Despite the constant flooding, and a few feet of silt and mud lining the floors of the 3 main chambers. The engine house vaults have survived relatively well, excluding the partial collapse in the northeast boiler room.
And till this day, the vaults remain hidden from the public eye, as many people wander the streets of Camden totally oblivious to what lays beneath the lock. The site is now due to cross paths with the HS2 scheme, as the main line is set to pass directly above it, just as trains passed above the vaults almost two centuries ago...

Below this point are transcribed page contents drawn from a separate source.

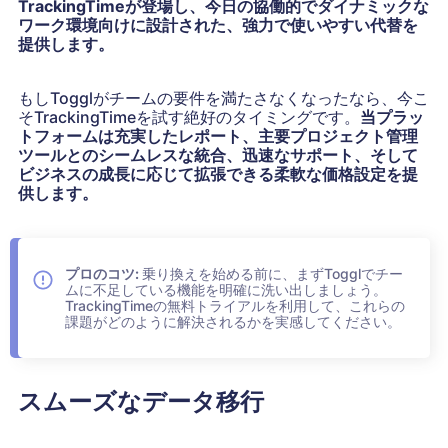
TrackingTimeが登場し、今日の協働的でダイナミックな
ワーク環境向けに設計された、強力で使いやすい代替を
提供します。
もしTogglがチームの要件を満たさなくなったなら、今こ
そTrackingTimeを試す絶好のタイミングです。
当プラッ
トフォームは充実したレポート、主要プロジェクト管理
ツールとのシームレスな統合、迅速なサポート、そして
ビジネスの成長に応じて拡張できる柔軟な価格設定を提
供します。
プロのコツ:
乗り換えを始める前に、まずTogglでチー
ムに不足している機能を明確に洗い出しましょう。
TrackingTimeの無料トライアルを利用して、これらの
課題がどのように解決されるかを実感してください。
スムーズなデータ移行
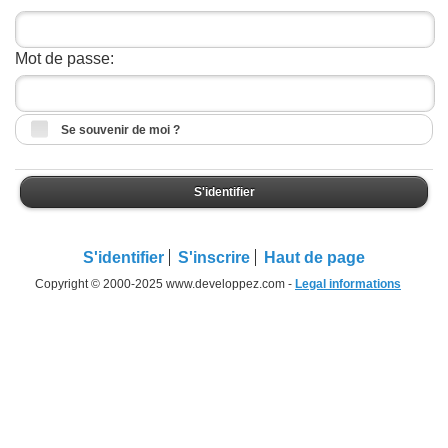
Mot de passe:
Se souvenir de moi ?
S'identifier
S'identifier
S'inscrire
Haut de page
Copyright © 2000-2025 www.developpez.com -
Legal informations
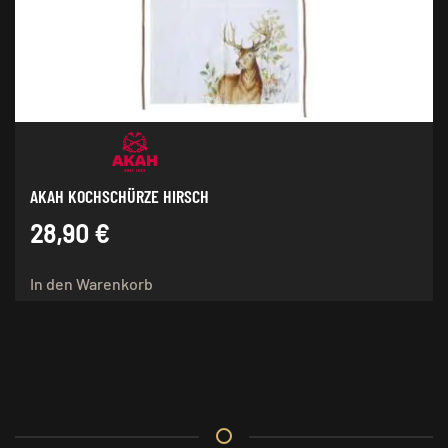
AKAH KOCHSCHÜRZE HIRSCH
28,90
€
In den Warenkorb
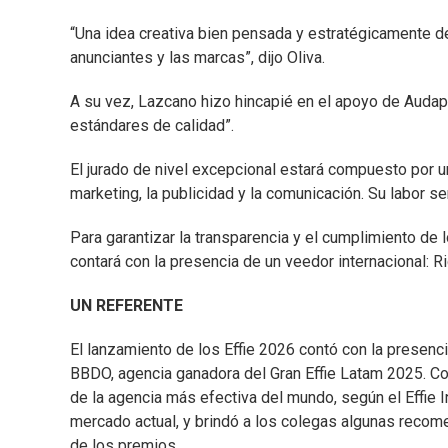
“Una idea creativa bien pensada y estratégicamente des
anunciantes y las marcas”, dijo Oliva.
A su vez, Lazcano hizo hincapié en el apoyo de Audap ha
estándares de calidad”.
El jurado de nivel excepcional estará compuesto por u
marketing, la publicidad y la comunicación. Su labor s
Para garantizar la transparencia y el cumplimiento de 
contará con la presencia de un veedor internacional: R
UN REFERENTE
El lanzamiento de los Effie 2026 contó con la presenc
BBDO, agencia ganadora del Gran Effie Latam 2025. Con 
de la agencia más efectiva del mundo, según el Effie 
mercado actual, y brindó a los colegas algunas recome
de los premios.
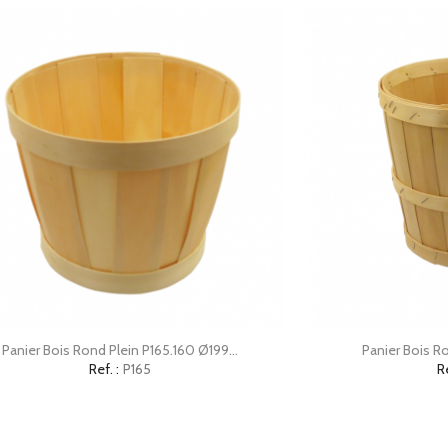


Aperçu rapide
Ap
Panier Bois Rond Plein P165.160 Ø199...
Panier Bois Ro
Ref. :
P165
Re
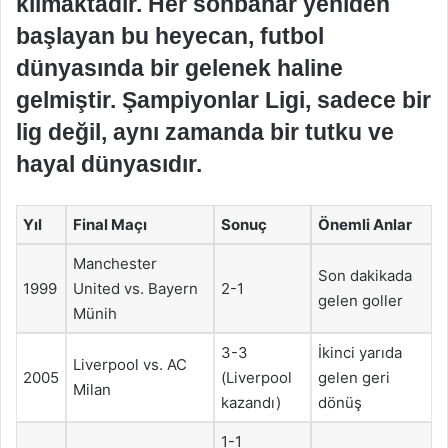
kılmaktadır. Her sonbahar yeniden
başlayan bu heyecan, futbol
dünyasında bir gelenek haline
gelmiştir. Şampiyonlar Ligi, sadece bir
lig değil, aynı zamanda bir tutku ve
hayal dünyasıdır.
Yıl
Final Maçı
Sonuç
Önemli Anlar
Manchester
Son dakikada
1999
United vs. Bayern
2-1
gelen goller
Münih
3-3
İkinci yarıda
Liverpool vs. AC
2005
(Liverpool
gelen geri
Milan
kazandı)
dönüş
1-1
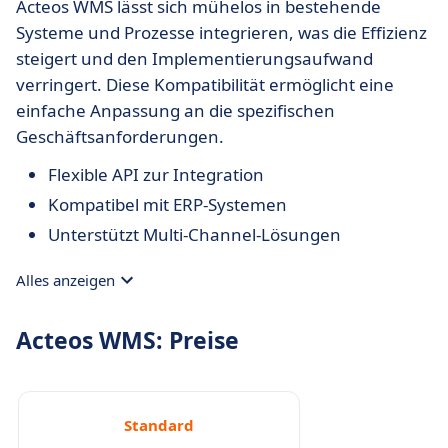
Acteos WMS lässt sich mühelos in bestehende
Systeme und Prozesse integrieren, was die Effizienz
steigert und den Implementierungsaufwand
verringert. Diese Kompatibilität ermöglicht eine
einfache Anpassung an die spezifischen
Geschäftsanforderungen.
Flexible API zur Integration
Kompatibel mit ERP-Systemen
Unterstützt Multi-Channel-Lösungen
Alles anzeigen
Acteos WMS: Preise
Standard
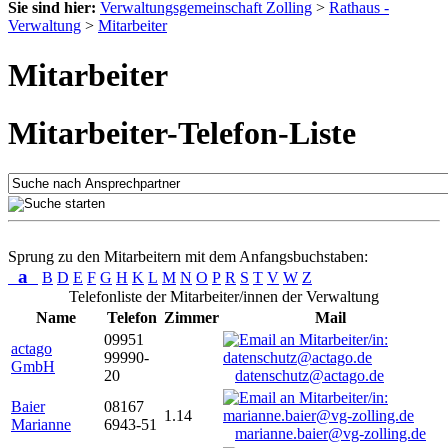
Sie sind hier:
Verwaltungsgemeinschaft Zolling
>
Rathaus -
Verwaltung
>
Mitarbeiter
Mitarbeiter
Mitarbeiter-Telefon-Liste
Sprung zu den Mitarbeitern mit dem Anfangsbuchstaben:
a
B
D
E
F
G
H
K
L
M
N
O
P
R
S
T
V
W
Z
Telefonliste der Mitarbeiter/innen der Verwaltung
Name
Telefon
Zimmer
Mail
09951
actago
99990-
GmbH
20
datenschutz@actago.de
Baier
08167
1.14
Marianne
6943-51
marianne.baier@vg-zolling.de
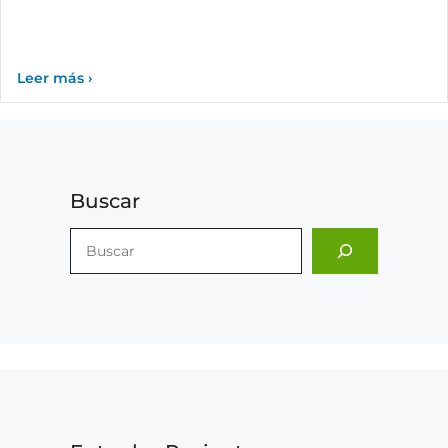
Buscar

The Vaults Under Construction - 1830s


The Explore:
I've explored the nearby Camden Rathole more times than I can count, but never thought to venture into the flooded chambers which join into the small tunnel network on the surface level.
I first encountered the flooded vaults in late November last year, but with the water being at a depth too great for even waders, I had no choice but to let it go. Fortunately, what I presume must either be the local council or network rail, have obviously been extracting a large quantity of sludge along with the majority of the water in preparation for HS2, making it just about possible to wade through.
Once my mate and I had straddled along the edge of one of the vaults, whilst clinging to a row of flimsy conduit, we reached what would've been the main engine room, which at one point housed the pulley system for the locomotives.
Unfortunately, not all of this place was as accessible and I would've hoped. The 3 main vaults were for the most part still quite severely flooded, and at first glance, you could be forgiven for thinking it was some sort of underground reservoir. However, with the water being relatively clear in some parts, we were able to judge the depth and step carefully in some of the more shallow sections.
This was certainly one of the more impressive 19th-century structures I've had the privilege to explore. However, with work on HS2 temporarily on hold due to current circumstances, I have no doubt the chambers have since refilled to a deeper level making access a lot more... damp. Upon exiting this unique location, I couldn't help but think about just how much lays beneath the streets, and just how much there is not just under London, but under towns and cities across the world.
Well and truly worth getting soaked trainers and damp jeans for this place.

1. The Main Engine Room


2. Facing Towards The Western Boiler Room


3. The Rope Tensioning Room (Right)


4. The Central Passage


5. The Sheave Room


6. Second Tensioning Room


7. The Eastern Boiler Room


8. The Coal Store


9. Looking Into Both Sheave Rooms


10. Facing Back Towards The Engine Room


11. The Second Coal Store


12. Exit Of The Coal Store


- Thanks For Looking -
Last edited:

Calamity Jane

i see beauty in the unloved, places & things
Regular User
Very nice, it is always a surprise to see what lays beneath our feet. Good job there. nicely researched too. :thumb


Stay in, save lives.
Regular User
#10 facing back to the engine room,
What the metal work in the top left? Are they spars, pipework or somthing else like a crane rail maybe?